Collecting at the Long Lake Zinc Mine, Parham, Ontario

 

 

 
We had been collecting in Canada for about 5 or 6 days without much sleep. Late one afternoon, we arrived in Parham, Ontario, which is so small it's barely a town. We turned left and drove north through the countryside until we located the abandoned Long Lake Zinc Mine.   The sky finally got dark and we got our first look at the large rock piles called mine dumps. Under short-wave ultraviolet the ordinary looking rocks were wonderfully colorful, glowing in fantastic combinations of red, yellow and blue. Sometimes there was white and a few other colors mixed in.

 

Fluorescent specimens I discovered at the Long Lake Zinc Mine near Parham, Ontario

Click on the minerals to see full-size.

 

 Diopside (blue), Calcite (red), Chondrodite (yellow)
 

 Diopside (blue), Calcite (red), Chondrodite (yellow)

 

 

 Diopside (blue) and Chondrodite (yellow)
 

Closeup view of a zinc mine specimen

 
 

 

Diopside (blue), Calcite (red), Chondrodite (yellow). This specimen has other colors and is in an aesthetic class by itself.  

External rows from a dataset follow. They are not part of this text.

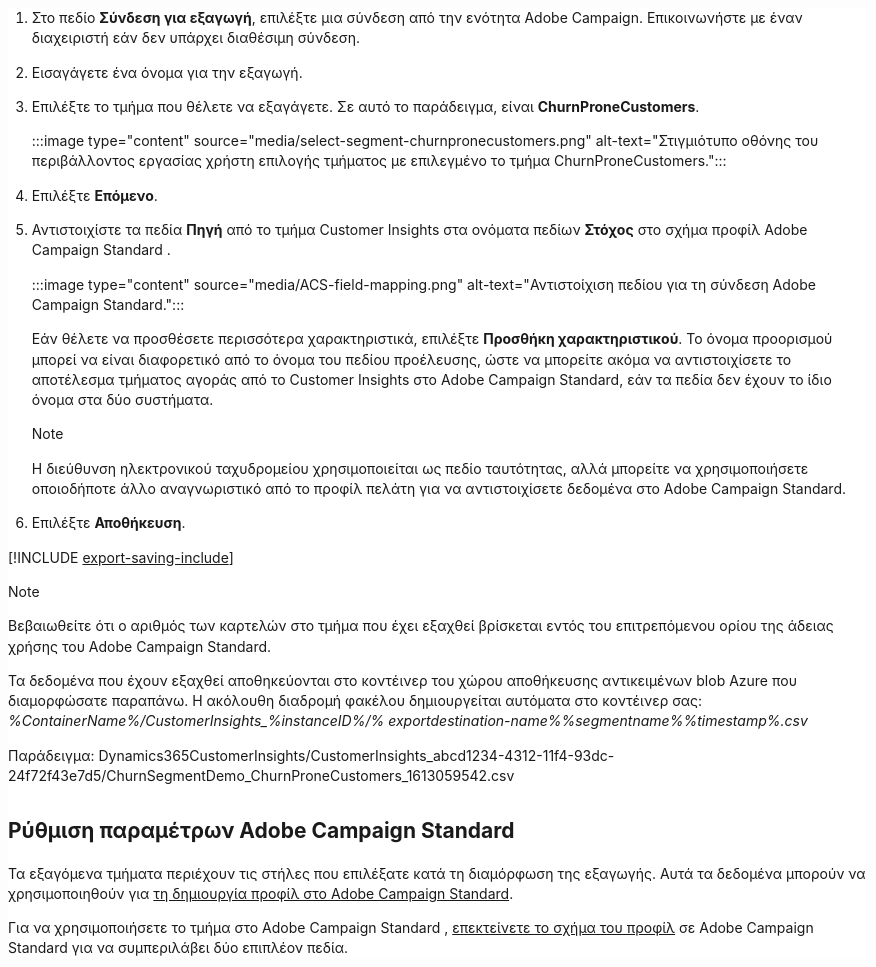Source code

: 1. Στο πεδίο **Σύνδεση για εξαγωγή**, επιλέξτε μια σύνδεση από την ενότητα Adobe Campaign. Επικοινωνήστε με έναν διαχειριστή εάν δεν υπάρχει διαθέσιμη σύνδεση.

1. Εισαγάγετε ένα όνομα για την εξαγωγή.

1. Επιλέξτε το τμήμα που θέλετε να εξαγάγετε. Σε αυτό το παράδειγμα, είναι **ChurnProneCustomers**.

   :::image type="content" source="media/select-segment-churnpronecustomers.png" alt-text="Στιγμιότυπο οθόνης του περιβάλλοντος εργασίας χρήστη επιλογής τμήματος με επιλεγμένο το τμήμα ChurnProneCustomers.":::

1. Επιλέξτε **Επόμενο**.

1. Αντιστοιχίστε τα πεδία **Πηγή** από το τμήμα Customer Insights στα ονόματα πεδίων **Στόχος** στο σχήμα προφίλ Adobe Campaign Standard .

   :::image type="content" source="media/ACS-field-mapping.png" alt-text="Αντιστοίχιση πεδίου για τη σύνδεση Adobe Campaign Standard.":::

   Εάν θέλετε να προσθέσετε περισσότερα χαρακτηριστικά, επιλέξτε **Προσθήκη χαρακτηριστικού**. Το όνομα προορισμού μπορεί να είναι διαφορετικό από το όνομα του πεδίου προέλευσης, ώστε να μπορείτε ακόμα να αντιστοιχίσετε το αποτέλεσμα τμήματος αγοράς από το Customer Insights στο Adobe Campaign Standard, εάν τα πεδία δεν έχουν το ίδιο όνομα στα δύο συστήματα.

   > [!NOTE]
   > Η διεύθυνση ηλεκτρονικού ταχυδρομείου χρησιμοποιείται ως πεδίο ταυτότητας, αλλά μπορείτε να χρησιμοποιήσετε οποιοδήποτε άλλο αναγνωριστικό από το προφίλ πελάτη για να αντιστοιχίσετε δεδομένα στο Adobe Campaign Standard.

1. Επιλέξτε **Αποθήκευση**.

[!INCLUDE [export-saving-include](includes/export-saving.md)]

> [!NOTE]
> Βεβαιωθείτε ότι ο αριθμός των καρτελών στο τμήμα που έχει εξαχθεί βρίσκεται εντός του επιτρεπόμενου ορίου της άδειας χρήσης του Adobe Campaign Standard.

Τα δεδομένα που έχουν εξαχθεί αποθηκεύονται στο κοντέινερ του χώρου αποθήκευσης αντικειμένων blob Azure που διαμορφώσατε παραπάνω. Η ακόλουθη διαδρομή φακέλου δημιουργείται αυτόματα στο κοντέινερ σας: *%ContainerName%/CustomerInsights_%instanceID%/% exportdestination-name%_%segmentname%_%timestamp%.csv*

Παράδειγμα: Dynamics365CustomerInsights/CustomerInsights_abcd1234-4312-11f4-93dc-24f72f43e7d5/ChurnSegmentDemo_ChurnProneCustomers_1613059542.csv

## <a name="configure-adobe-campaign-standard"></a>Ρύθμιση παραμέτρων Adobe Campaign Standard

Τα εξαγόμενα τμήματα περιέχουν τις στήλες που επιλέξατε κατά τη διαμόρφωση της εξαγωγής. Αυτά τα δεδομένα μπορούν να χρησιμοποιηθούν για [τη δημιουργία προφίλ στο Adobe Campaign Standard](https://experienceleague.adobe.com/docs/campaign-standard/using/profiles-and-audiences/managing-profiles/about-profiles.html#managing-profiles).

Για να χρησιμοποιήσετε το τμήμα στο Adobe Campaign Standard , [επεκτείνετε το σχήμα του προφίλ](https://experienceleague.adobe.com/docs/campaign-standard/using/developing/use-cases--extending-resources/extending-the-profile-resource-with-a-new-field.html#developing) σε Adobe Campaign Standard  για να συμπεριλάβει δύο επιπλέον πεδία.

 Extreme closeup view of a zinc mine specimen, Ontario, Canada

 

Aurora Borealis Over The Mine

 

 

 

 
It had been an extremely good night - what more could a fluorescent mineral collector want? Well, just as were leaving, I spotted the aurora borealis! It was very faint though. It looked like my computer re-creation above. It was definitely the aurora because of the way it zipped across the sky. Plus I'd seen a similar aurora in Alaska. That night was the high point of the Canada trip....it just couldn't have been better! The next day we went back to get a better look at the mine. But we didn't see anything more than the big piles of fluorescent rocks. I'm not sure what I was doing in this picture but I seem to be both tired and reluctant to leave!